From Calibration to Characterization: Enhancing Cone Penetration Test Interpretation via a New Calibration Chamber/Miniature Cone System and Spatial Variability Modeling
Advisor: Professor Scott M. Olson
Abstract
Among field investigation methods, the cone penetration test (CPT) is widely used to obtain in-situ soil properties because of its efficiency and reliability. Furthermore, CPT data typically are interpreted via empirical correlations to estimate soil properties for design. However, design reliability can be compromised by two major uncertainty sources: (1) empirical correlations used in point-specific parameter estimation; and (2) spatial variability across a site. This dissertation addresses both sources of uncertainty through controlled laboratory testing and advanced spatial modeling. A miniature calibration chamber (CC) system was developed to refine empirical correlations under laboratory-controlled conditions. The chamber utilizes a 150-mm diameter specimen and an 8-mm diameter miniature cone penetrometer, enabling efficient measurement of tip resistance and sleeve friction while substantially reducing time and material requirements compared to full-scale CC systems. Validation tests on clean Ottawa sand showed strong agreement with published full-scale CC data, confirming the reliability of the system and test procedures.
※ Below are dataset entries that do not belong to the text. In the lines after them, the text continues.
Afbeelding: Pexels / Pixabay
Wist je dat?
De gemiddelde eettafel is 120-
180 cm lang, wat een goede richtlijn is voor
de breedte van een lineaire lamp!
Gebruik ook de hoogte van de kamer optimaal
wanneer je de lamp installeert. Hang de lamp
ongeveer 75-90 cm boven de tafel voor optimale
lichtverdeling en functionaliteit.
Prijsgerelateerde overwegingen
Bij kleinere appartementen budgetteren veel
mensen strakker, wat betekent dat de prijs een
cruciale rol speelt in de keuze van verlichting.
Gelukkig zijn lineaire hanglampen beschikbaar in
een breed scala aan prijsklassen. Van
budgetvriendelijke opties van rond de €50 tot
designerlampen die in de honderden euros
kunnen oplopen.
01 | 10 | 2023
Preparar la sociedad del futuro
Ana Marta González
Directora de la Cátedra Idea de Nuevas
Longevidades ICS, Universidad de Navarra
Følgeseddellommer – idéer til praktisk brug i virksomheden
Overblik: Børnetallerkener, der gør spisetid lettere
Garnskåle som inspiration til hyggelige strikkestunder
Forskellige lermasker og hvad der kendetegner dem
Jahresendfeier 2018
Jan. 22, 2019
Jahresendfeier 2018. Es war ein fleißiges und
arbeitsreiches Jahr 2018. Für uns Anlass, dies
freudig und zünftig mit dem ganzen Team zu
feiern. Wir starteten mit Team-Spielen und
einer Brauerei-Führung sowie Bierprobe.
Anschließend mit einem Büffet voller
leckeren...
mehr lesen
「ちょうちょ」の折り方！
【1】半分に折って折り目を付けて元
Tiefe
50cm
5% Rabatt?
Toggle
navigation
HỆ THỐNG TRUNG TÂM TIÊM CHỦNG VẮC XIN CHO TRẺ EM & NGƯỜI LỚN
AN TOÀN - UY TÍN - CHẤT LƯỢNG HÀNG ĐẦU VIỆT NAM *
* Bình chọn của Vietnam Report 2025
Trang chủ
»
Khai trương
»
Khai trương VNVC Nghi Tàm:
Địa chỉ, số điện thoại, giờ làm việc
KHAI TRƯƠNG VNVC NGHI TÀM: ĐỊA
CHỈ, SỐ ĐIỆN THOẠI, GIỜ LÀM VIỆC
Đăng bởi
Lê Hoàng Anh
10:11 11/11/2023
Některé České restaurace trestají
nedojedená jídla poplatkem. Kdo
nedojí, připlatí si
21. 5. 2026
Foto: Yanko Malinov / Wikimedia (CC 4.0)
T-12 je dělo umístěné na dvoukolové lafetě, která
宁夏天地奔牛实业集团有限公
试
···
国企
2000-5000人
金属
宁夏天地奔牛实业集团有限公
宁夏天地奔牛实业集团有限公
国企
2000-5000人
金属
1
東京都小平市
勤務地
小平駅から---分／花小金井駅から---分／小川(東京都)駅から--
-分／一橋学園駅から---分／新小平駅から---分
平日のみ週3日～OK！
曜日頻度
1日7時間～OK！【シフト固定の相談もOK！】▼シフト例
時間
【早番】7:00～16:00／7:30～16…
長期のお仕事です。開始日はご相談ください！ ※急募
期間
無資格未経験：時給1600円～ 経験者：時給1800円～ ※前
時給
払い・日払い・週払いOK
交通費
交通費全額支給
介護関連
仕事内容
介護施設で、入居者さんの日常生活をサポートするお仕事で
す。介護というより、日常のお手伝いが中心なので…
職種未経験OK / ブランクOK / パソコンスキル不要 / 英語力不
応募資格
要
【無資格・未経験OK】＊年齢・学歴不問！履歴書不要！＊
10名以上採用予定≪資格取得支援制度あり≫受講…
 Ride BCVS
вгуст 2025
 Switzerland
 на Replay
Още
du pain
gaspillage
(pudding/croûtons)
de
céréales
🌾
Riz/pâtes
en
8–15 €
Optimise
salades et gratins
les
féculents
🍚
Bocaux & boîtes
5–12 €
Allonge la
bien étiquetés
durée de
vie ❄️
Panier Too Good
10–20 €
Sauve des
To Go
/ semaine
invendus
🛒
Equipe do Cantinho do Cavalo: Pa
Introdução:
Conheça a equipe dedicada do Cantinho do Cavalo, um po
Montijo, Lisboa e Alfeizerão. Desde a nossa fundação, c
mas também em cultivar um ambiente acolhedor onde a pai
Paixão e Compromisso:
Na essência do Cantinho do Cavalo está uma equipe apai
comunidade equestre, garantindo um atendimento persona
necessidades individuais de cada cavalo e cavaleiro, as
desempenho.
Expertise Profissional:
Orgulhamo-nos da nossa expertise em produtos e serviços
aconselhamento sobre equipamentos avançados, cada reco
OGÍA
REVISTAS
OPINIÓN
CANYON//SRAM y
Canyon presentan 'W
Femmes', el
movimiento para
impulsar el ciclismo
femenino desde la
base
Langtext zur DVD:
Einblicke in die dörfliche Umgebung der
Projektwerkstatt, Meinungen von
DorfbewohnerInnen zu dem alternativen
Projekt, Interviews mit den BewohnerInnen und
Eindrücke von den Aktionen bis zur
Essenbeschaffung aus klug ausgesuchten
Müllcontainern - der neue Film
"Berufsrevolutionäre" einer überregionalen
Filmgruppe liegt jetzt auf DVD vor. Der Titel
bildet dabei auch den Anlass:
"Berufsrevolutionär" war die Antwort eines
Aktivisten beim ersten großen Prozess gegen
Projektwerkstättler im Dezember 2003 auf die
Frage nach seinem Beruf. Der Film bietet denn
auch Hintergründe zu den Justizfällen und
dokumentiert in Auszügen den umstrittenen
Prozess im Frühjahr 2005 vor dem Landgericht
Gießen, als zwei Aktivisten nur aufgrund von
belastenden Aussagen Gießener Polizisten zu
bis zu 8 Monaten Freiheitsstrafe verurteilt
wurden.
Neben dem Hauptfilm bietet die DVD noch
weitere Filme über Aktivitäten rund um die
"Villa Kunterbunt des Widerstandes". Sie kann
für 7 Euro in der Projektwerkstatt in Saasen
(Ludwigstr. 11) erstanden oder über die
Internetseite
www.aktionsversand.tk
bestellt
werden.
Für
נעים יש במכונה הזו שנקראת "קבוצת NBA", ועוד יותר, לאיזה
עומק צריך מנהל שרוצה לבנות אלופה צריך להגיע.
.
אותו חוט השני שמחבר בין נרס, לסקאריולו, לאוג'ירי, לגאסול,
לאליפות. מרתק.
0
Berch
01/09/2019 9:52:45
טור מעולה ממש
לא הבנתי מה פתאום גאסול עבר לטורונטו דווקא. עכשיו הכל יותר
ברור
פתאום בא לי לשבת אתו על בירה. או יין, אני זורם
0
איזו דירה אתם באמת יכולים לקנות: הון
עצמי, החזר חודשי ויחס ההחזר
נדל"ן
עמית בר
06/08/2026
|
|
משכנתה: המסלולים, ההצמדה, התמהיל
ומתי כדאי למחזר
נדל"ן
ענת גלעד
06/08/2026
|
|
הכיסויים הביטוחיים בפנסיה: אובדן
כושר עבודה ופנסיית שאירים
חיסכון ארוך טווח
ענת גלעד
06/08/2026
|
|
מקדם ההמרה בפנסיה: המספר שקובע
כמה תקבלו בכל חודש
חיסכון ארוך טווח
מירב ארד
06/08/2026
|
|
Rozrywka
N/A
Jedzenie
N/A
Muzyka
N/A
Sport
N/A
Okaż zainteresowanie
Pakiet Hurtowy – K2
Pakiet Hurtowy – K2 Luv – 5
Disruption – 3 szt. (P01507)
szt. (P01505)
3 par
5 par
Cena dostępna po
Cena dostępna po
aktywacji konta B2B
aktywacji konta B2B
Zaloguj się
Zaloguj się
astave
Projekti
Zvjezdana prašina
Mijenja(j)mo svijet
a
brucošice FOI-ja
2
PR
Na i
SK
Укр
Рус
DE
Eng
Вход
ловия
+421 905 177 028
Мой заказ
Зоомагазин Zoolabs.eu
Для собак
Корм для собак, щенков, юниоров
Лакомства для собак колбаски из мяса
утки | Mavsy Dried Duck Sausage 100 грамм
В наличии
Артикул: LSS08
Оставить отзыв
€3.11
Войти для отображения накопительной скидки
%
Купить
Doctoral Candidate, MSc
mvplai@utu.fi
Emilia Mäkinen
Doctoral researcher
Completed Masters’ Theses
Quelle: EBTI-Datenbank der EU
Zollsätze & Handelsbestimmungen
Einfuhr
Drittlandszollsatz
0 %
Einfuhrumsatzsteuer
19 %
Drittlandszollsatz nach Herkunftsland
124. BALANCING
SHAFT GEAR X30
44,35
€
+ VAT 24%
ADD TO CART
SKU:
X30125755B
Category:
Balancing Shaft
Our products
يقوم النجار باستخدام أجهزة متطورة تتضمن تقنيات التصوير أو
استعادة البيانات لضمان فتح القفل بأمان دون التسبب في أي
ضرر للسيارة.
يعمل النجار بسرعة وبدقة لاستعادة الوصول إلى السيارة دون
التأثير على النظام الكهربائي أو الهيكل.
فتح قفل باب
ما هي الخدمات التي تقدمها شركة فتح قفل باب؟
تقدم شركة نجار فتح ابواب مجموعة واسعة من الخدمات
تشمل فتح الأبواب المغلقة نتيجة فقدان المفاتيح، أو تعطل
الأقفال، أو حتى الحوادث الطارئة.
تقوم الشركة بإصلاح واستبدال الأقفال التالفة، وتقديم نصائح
Additional calibration chamber tests on silty sand were conducted to examine drainage effects on intermediate soils. The study demonstrates that normalized tip resistance decreases with increasing compressibility for similar state parameters. Correlation assessments illustrate the need to incorporate compressibility in empirical models for clean sand, and most existing correlations overestimate tip resistance in silty sands, particularly at higher effective stress levels.
To extend these insights to field-scale characterization, CPT data from 77 soundings at the Mallard Lake, Illinois site were analyzed. Horizontal spatial variability was modeled on field cone tip resistance measurements using semivariogram analysis and Integrated Nested Laplace Approximation (INLA). Conditional simulations based on spatial structure from semivariograms and Bayesian inverse analysis then were applied to estimate the undrained shear strength, integrating both spatial variability and model uncertainty. This framework can be transferred to other empirical correlations beyond the relationship examined in this study.
Overall, this research establishes a comprehensive CPT-based framework for geotechnical site characterization that combines laboratory calibration and spatial variability modeling. The integrated approach improves confidence in soil property estimation and geotechnical design by linking controlled testing with field-scale probabilistic analysis.